La persecución y asesinato de personas por el mero hecho de ser cristianas es totalmente inaceptable. El Papa está insistiendo en la necesidad de tomar medidas concretas para defender a los cristianos perseguidos. Lo que está ocurriendo en Siria, Libia, Kenia y un largo etcétera, es la conjunción de la violencia religiosa con la violencia anti-religiosa. Violencia religiosa porque apela al nombre de Dios. En realidad es una apelación blasfema a más no poder. Y violencia anti-religiosa, con el agravante de que se dirige precisamente a los creyentes de una religión que, en sus distintas confesiones, más trabajan por la paz y más claramente han pedido perdón por las injusticias cometidas en el pasado en nombre de Dios.
¿Qué hacer cuando uno es víctima de la violencia anti-religiosa? ¿No cabe otra salida que aceptar pasivamente el martirio? Juan Pablo II dijo que la compatibilidad del amor con la justicia pasa por el perdón, no por la venganza. Este gran principio vale una vez que se ha sufrido un atropello. Pero hay una cuestión previa: ¿tiene uno derecho a defenderse ante injustas agresiones? Pablo VI, en la Populorum Progressio, consideró que, en algunos casos, pudiera ser legítimo el uso de la violencia defensiva. Y es doctrina eclesial que los gobernantes tienen la obligación de defender a los ciudadanos ante injustas agresiones. ¿No cabría aplicar estos principios ante la actual violencia anti-cristiana?
La discusión, a mi entender, no está a nivel de principios, sino de medios. En este terreno siempre nos encontramos con las inevitables ambigüedades de lo humano, con el peligro de cometer excesos. Cuando el diálogo es imposible, ¿sería legítimo usar la fuerza siempre que el objetivo fuera precisamente el diálogo, aunque fuera sobre algunas ruinas? En situaciones de violencia y persecución, ¿cómo activar soluciones imaginativas inspiradas en el evangelio, que pasen por la no violencia? Gandhi en la India, Martín Luther King en Norteamérica, o los grupos de Solidarnosc en Polonia encontraron soluciones no violentas ante Gobiernos que, de una u otra forma, apelaban a la ley.

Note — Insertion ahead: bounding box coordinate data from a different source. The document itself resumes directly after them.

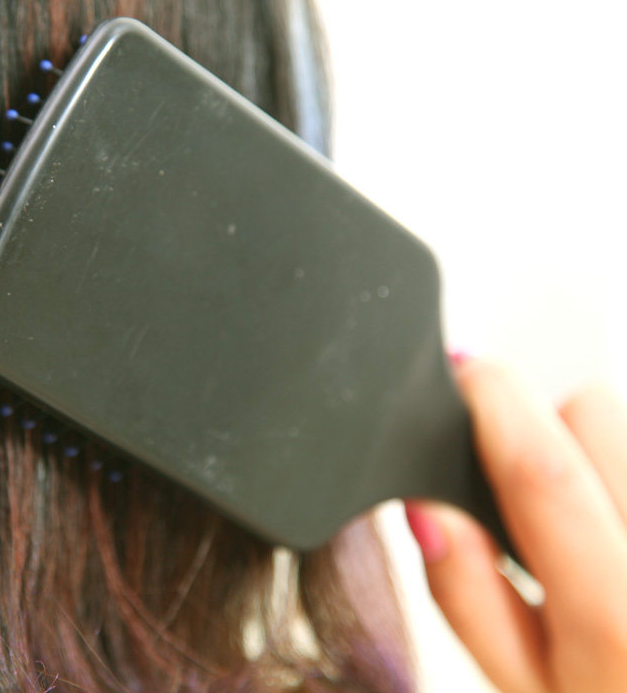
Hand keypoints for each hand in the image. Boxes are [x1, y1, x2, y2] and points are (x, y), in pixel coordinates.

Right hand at [404, 358, 626, 692]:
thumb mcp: (521, 683)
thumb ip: (465, 594)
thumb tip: (425, 503)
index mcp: (613, 623)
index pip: (543, 475)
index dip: (491, 402)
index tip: (461, 372)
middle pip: (596, 413)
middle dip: (542, 417)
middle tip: (522, 474)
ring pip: (620, 422)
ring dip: (588, 446)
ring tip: (581, 513)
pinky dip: (613, 468)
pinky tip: (610, 522)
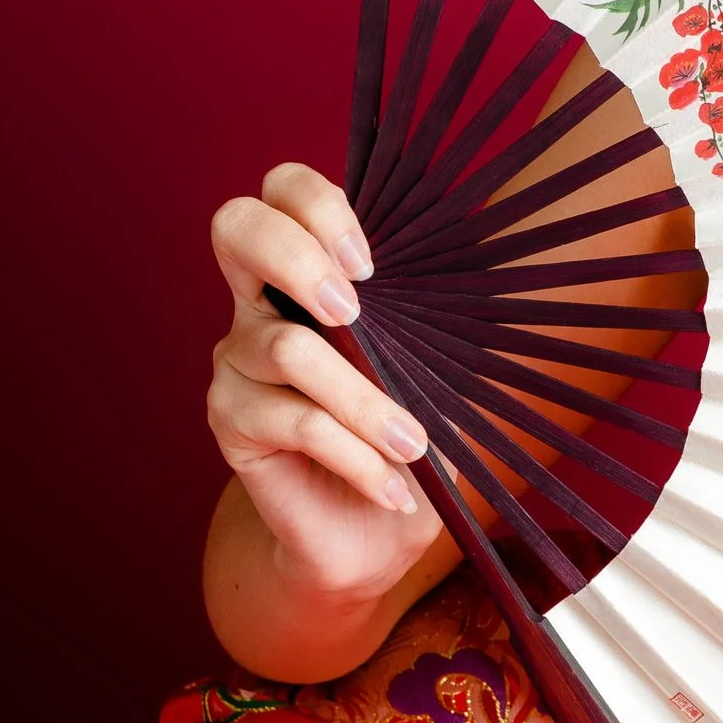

Pero los que asesinan a cristianos en Siria, Irak o Kenia, o los que queman Iglesias en Nigeria y Pakistán, son grupos ante los que cualquier respuesta no violenta carece de efecto. Lo único que cabe es presionar a las instancias internacionales o a los gobiernos árabes moderados para que tomen cartas en el asunto, evacuando a los que están en peligro, y dejando solos a los asesinos que, entonces, quizás terminarán asesinándose entre ellos. Cuando queremos proponer soluciones concretas, aparecen las dificultades. ¿Pero podemos quedarnos cruzados de brazos porque algunas ambigüedades empañen el resultado?